# Operation Bayou Bomb...Confirmed Hit!!!!!



## rwhit37 (Mar 3, 2008)

I am at work today, busier than usual for a Sunday afternoon. Joel (jmcrawf1), walks in with his girlfriend and they both have huge smiles on their faces. I'm with a customer thinking to myself this can't be good. No sooner does the customer leave Joel slaps me with a box of Party Shorts!!!!!! I was speechless.

Along with the box there are notes from all the guys that were in on it. James(AsetOne), George(gnukfu), Gary(gwc4sc), Dan(Hardcz), John(ja3480), Joel(jmcrawf1), Vin(massphatness), Bao(mugen910), Scott(shilala), Adam(Silound), Kevin(The Korean), and Mike(Volt).

Guys, Thank You! This was very very unexpected and unnecessary. You are all great guys and BOTL! Thank you again!

Now the damage.


----------



## jmcrawf1 (May 2, 2007)




----------



## mugen910 (May 14, 2008)

So I guess we do have some sort of way to bomb you huh? 
:r:gn:gn:gn:gn:r


----------



## freakygar (Dec 13, 2007)

Very, very nice Mr. White.

Great list of gorillas puttin the hit on you.

Enjoy.


----------



## Old Sailor (Jul 27, 2006)

Suicide bomb!!:tu:tu


----------



## Volt (Jan 6, 2008)

I have no idea what we hit you with, but A) you deserved it and B) I wouldn't have missed it for the world! Enjoy.


----------



## gwc4sc (Jan 11, 2008)

Glad you liked em bro. You deserved it :tu


----------



## ja3480 (Nov 21, 2007)

Ricky you deserved it man!!!!


----------



## SHOE (Feb 15, 2006)

Well done gang. Well done!


----------



## O-Danger (Apr 26, 2008)

Wow great hit thouse will be great:tu Hand delivered is always a nice touch:chk


----------



## hardcz (Aug 1, 2007)

Well we got to talking and decided that something had to be done to counteract all those sly remarks you make.

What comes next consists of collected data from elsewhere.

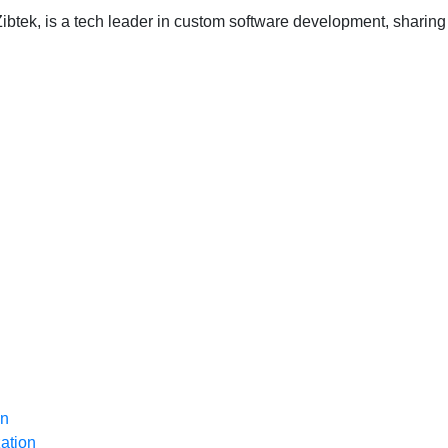
ibtek, is a tech leader in custom software development, sharing 
on
ation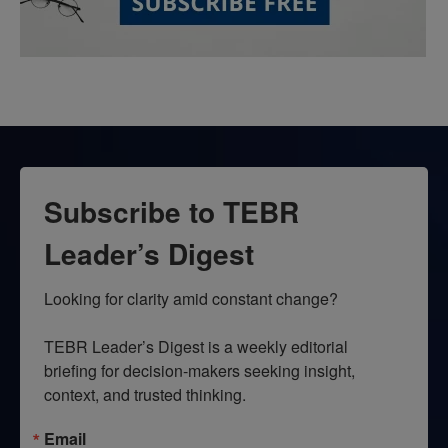
Subscribe to TEBR
Leader’s Digest
Looking for clarity amid constant change?

TEBR Leader’s Digest is a weekly editorial 
briefing for decision-makers seeking insight, 
context, and trusted thinking.
Email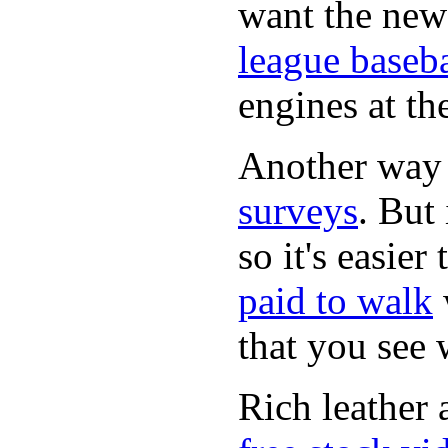
want the new
league baseba
engines at the
Another way
surveys
. But 
so it's easie
paid to walk
that you see
Rich leather 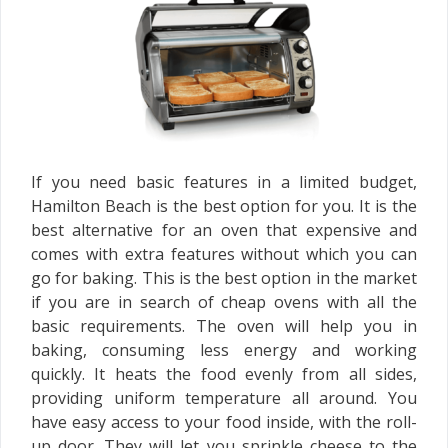
If you need basic features in a limited budget,
Hamilton Beach is the best option for you. It is the
best alternative for an oven that expensive and
comes with extra features without which you can
go for baking. This is the best option in the market
if you are in search of cheap ovens with all the
basic requirements. The oven will help you in
baking, consuming less energy and working
quickly. It heats the food evenly from all sides,
providing uniform temperature all around. You
have easy access to your food inside, with the roll-
up door. They will let you sprinkle cheese to the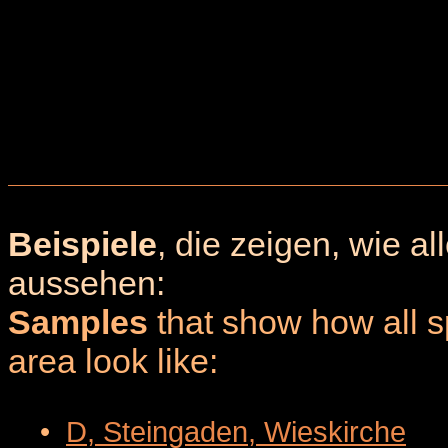
Beispiele
, die zeigen, wie a
aussehen:
Samples
that show how all sp
area look like:
•
D, Steingaden, Wieskirche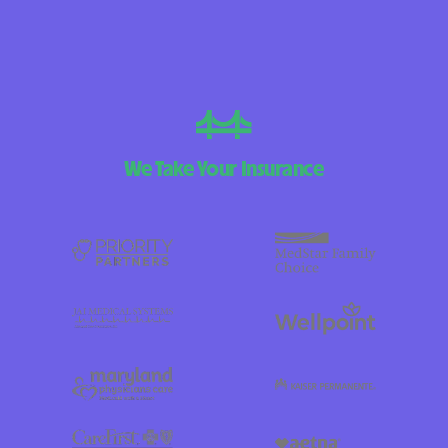
We Take Your Insurance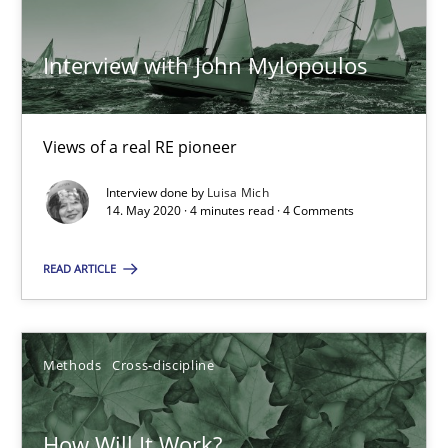
ReqInspector
An Approach for the Inspection of the Completeness of individ
Interview with John Mylopoulos
Methods
Cross-discipline
Views of a real RE pioneer
Andreas Maier
Interview done by
Luisa Mich
14. May 2020 · 4 minutes read · 4 Comments
Simon Darting
READ ARTICLE
27.06.2019
21 minutes
Methods
Cross-discipline
How Will It Work?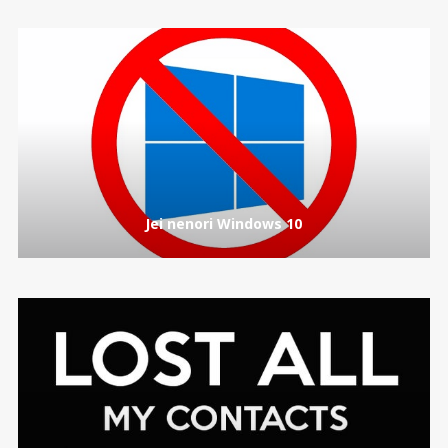
Jei nenori Windows 10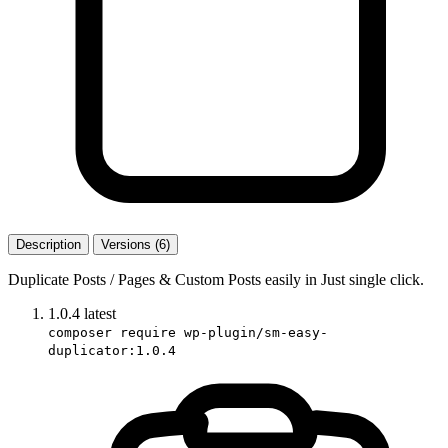
Description
Versions (6)
Duplicate Posts / Pages & Custom Posts easily in Just single click.
1.0.4
latest
composer require wp-plugin/sm-easy-
duplicator:1.0.4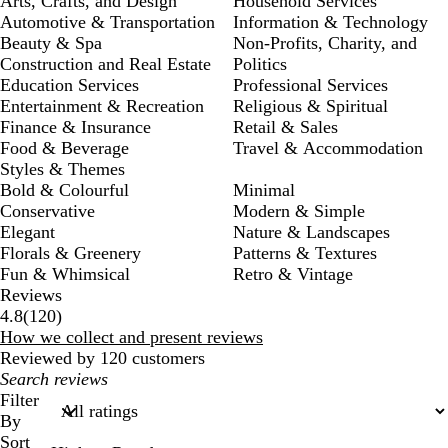
Arts, Crafts, and Design
Household Services
Automotive & Transportation
Information & Technology
Beauty & Spa
Non-Profits, Charity, and
Construction and Real Estate
Politics
Education Services
Professional Services
Entertainment & Recreation
Religious & Spiritual
Finance & Insurance
Retail & Sales
Food & Beverage
Travel & Accommodation
Styles & Themes
Bold & Colourful
Minimal
Conservative
Modern & Simple
Elegant
Nature & Landscapes
Florals & Greenery
Patterns & Textures
Fun & Whimsical
Retro & Vintage
Reviews
120
4.8
(
120
)
reviews
How we collect and present reviews
Reviewed by 120 customers
My
search
Filter
inputs
By
Sort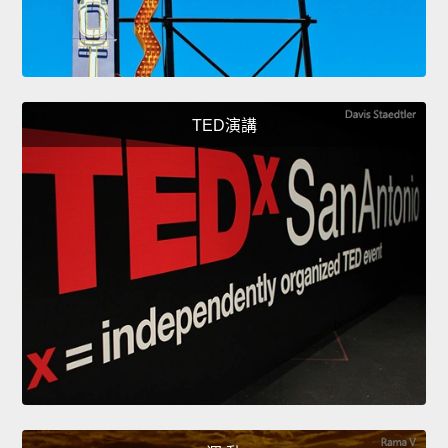
TED演講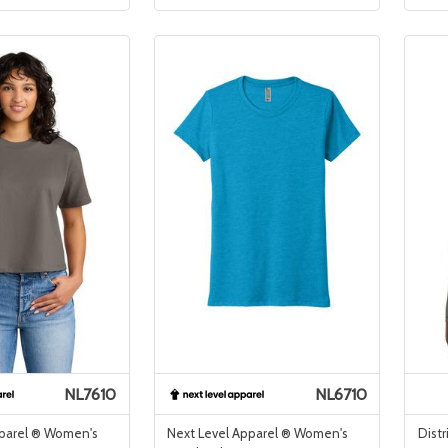
NL7610
NL6710
pparel ® Women's
Next Level Apparel ® Women's
Distr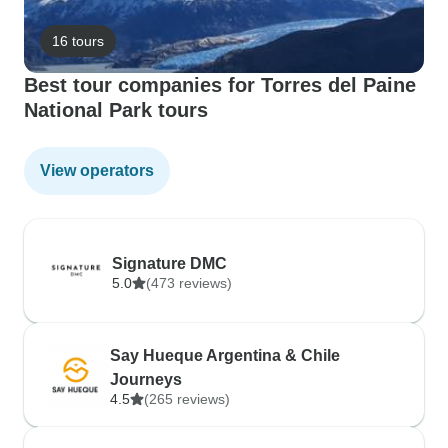
16 tours
Best tour companies for Torres del Paine
National Park tours
View operators
Signature DMC
5.0
(473 reviews)
Say Hueque Argentina & Chile
Journeys
4.5
(265 reviews)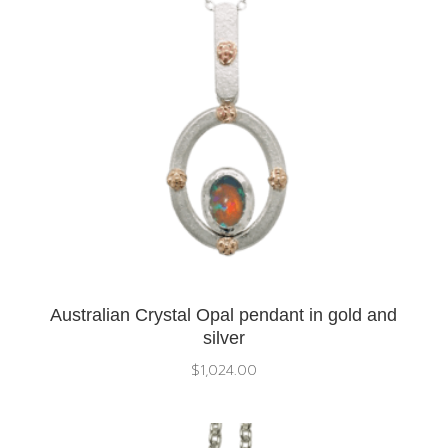
Australian Crystal Opal pendant in gold and
silver
$
1,024.00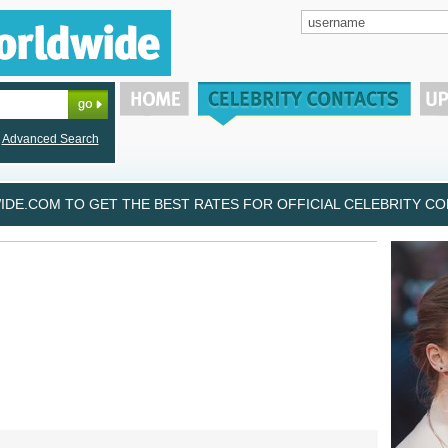
Advanced Search
DE.COM TO GET THE BEST RATES FOR OFFICIAL CELEBRITY CON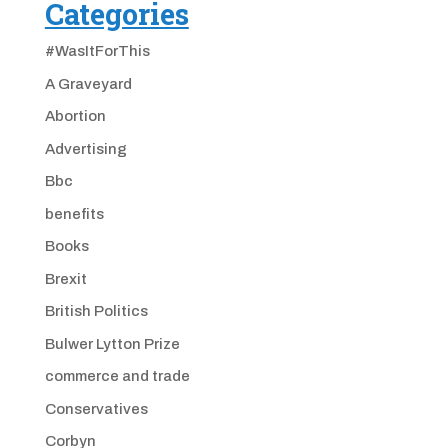
Categories
#WasItForThis
A Graveyard
Abortion
Advertising
Bbc
benefits
Books
Brexit
British Politics
Bulwer Lytton Prize
commerce and trade
Conservatives
Corbyn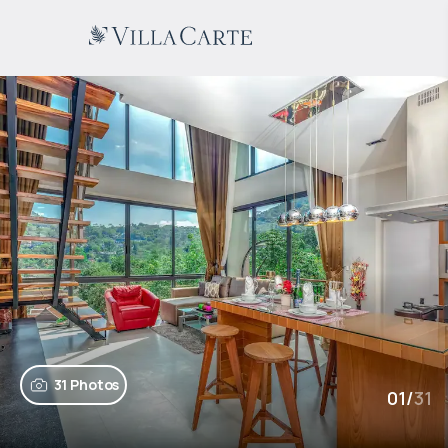
31 Photos
01
/
31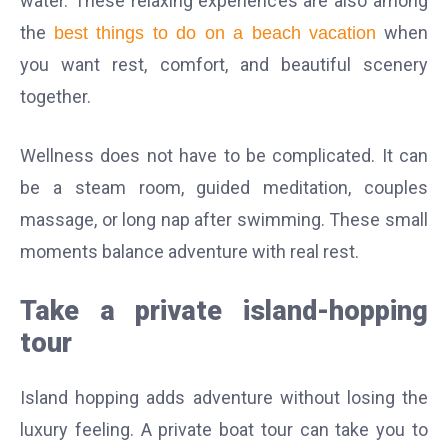
water. These relaxing experiences are also among
the
when
best things to do on a beach vacation
you want rest, comfort, and beautiful scenery
together.
Wellness does not have to be complicated. It can
be a steam room, guided meditation, couples
massage, or long nap after swimming. These small
moments balance adventure with real rest.
Take a private island-hopping
tour
Island hopping adds adventure without losing the
luxury feeling. A private boat tour can take you to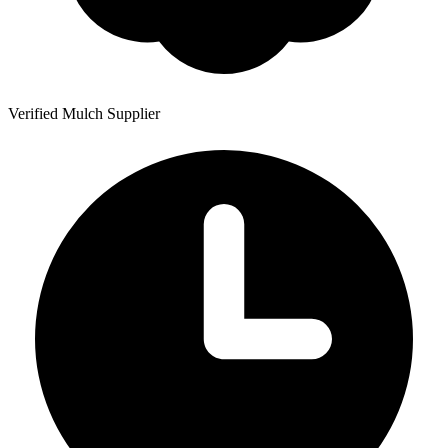
Verified Mulch Supplier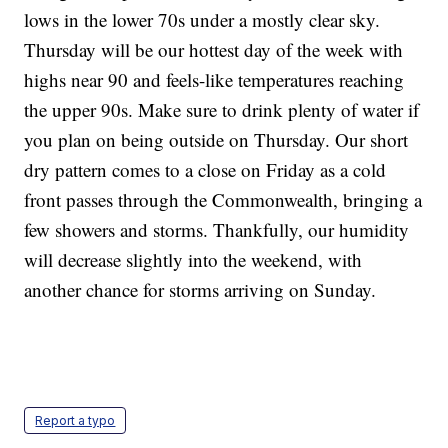
lows in the lower 70s under a mostly clear sky.
Thursday will be our hottest day of the week with
highs near 90 and feels-like temperatures reaching
the upper 90s. Make sure to drink plenty of water if
you plan on being outside on Thursday. Our short
dry pattern comes to a close on Friday as a cold
front passes through the Commonwealth, bringing a
few showers and storms. Thankfully, our humidity
will decrease slightly into the weekend, with
another chance for storms arriving on Sunday.
Report a typo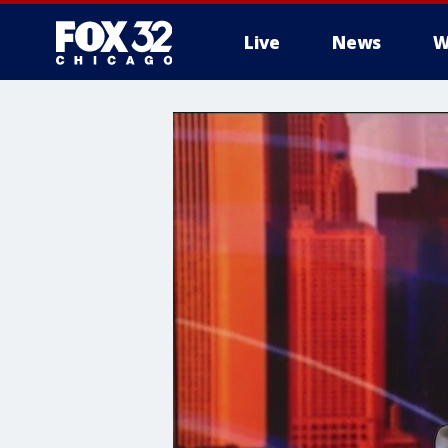
Live
News
W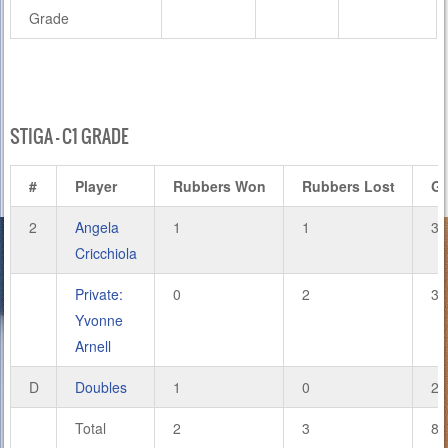
Grade
STIGA – C1 GRADE
#
Player
Rubbers Won
Rubbers Lost
G
2
Angela
1
1
3
Cricchiola
Private:
0
2
3
Yvonne
Arnell
D
Doubles
1
0
2
Total
2
3
8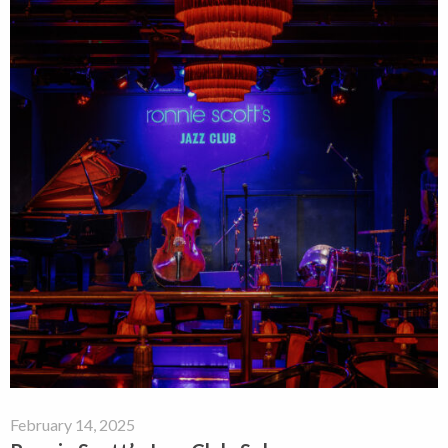
February 14, 2025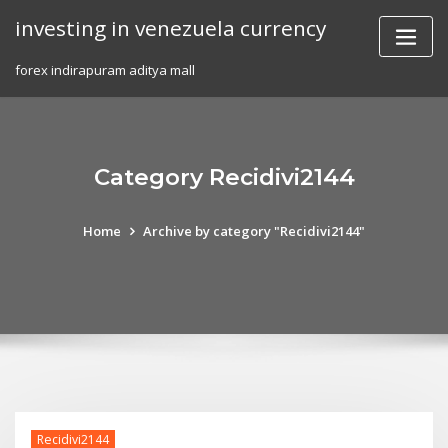
Skip
investing in venezuela currency
to
content
forex indirapuram aditya mall
Category Recidivi2144
Home
Archive by category "Recidivi2144"
Recidivi2144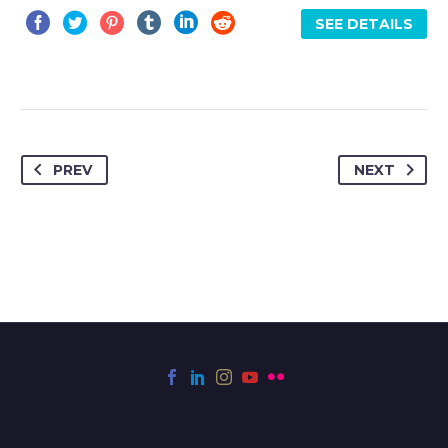
SEE DETAILS
PREV
NEXT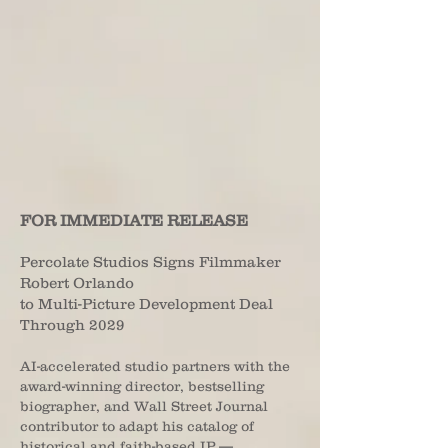
CLICK TO
DOWNLOAD
PRESS
PHOTOS
FOR IMMEDIATE RELEASE
Percolate Studios Signs Filmmaker
Robert Orlando
to Multi-Picture Development Deal
Through 2029
AI-accelerated studio partners with the
award-winning director, bestselling
biographer, and Wall Street Journal
contributor to adapt his catalog of
historical and faith-based IP —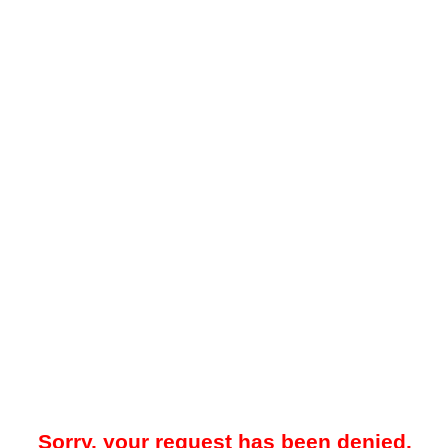
Sorry, your request has been denied.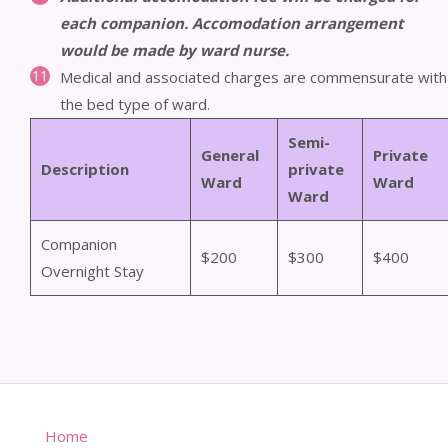
each companion. Accomodation arrangement
would be made by ward nurse.
Medical and associated charges are commensurate with
the bed type of ward.
Semi-
General
Private
Description
private
Ward
Ward
Ward
Companion
$200
$300
$400
Overnight Stay
Home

Enjoy my friend, those are some very tasty sticks.


----------



## rwhit37 (Mar 3, 2008)

hardcz said:


> Well we got to talking and decided that something had to be done to counteract all those sly remarks you make.
> 
> Enjoy my friend, those are some very tasty sticks.


Sly? Not me.....

Thanks again guys!


----------



## The Korean (Feb 23, 2007)

[No message]


----------



## AsetOne (Feb 29, 2008)

hahaha....

Enjoy bud, you deserve it 

James


----------



## massphatness (Jan 4, 2008)

I have Ricky's address.







That is all.


----------



## SmokeyNL (Apr 9, 2008)

I like it  great hit


----------



## MNWanger (Jun 2, 2008)

mmmmmmmmmmmm...Partagas Shorts. Very nice!


----------



## awsmith4 (Jun 5, 2007)

Nicely done fellas :tu


----------



## rwhit37 (Mar 3, 2008)

massphatness said:


> I have Ricky's address.
> 
> That is all.


Yes, I know.....:hn

http://www.clubstogie.com/vb/showthread.php?t=170113


----------



## rck70 (Mar 29, 2008)

Impressive Boy's......:tu


----------



## gnukfu (Dec 19, 2007)

Enjoy em Bro! You can run but you can't hide!


----------



## dwhitacre (Jan 2, 2008)

Holy :BS!!!

Nicely played:tu


----------



## shilala (Feb 1, 2008)

Hoo-ray for Ricky!!!


----------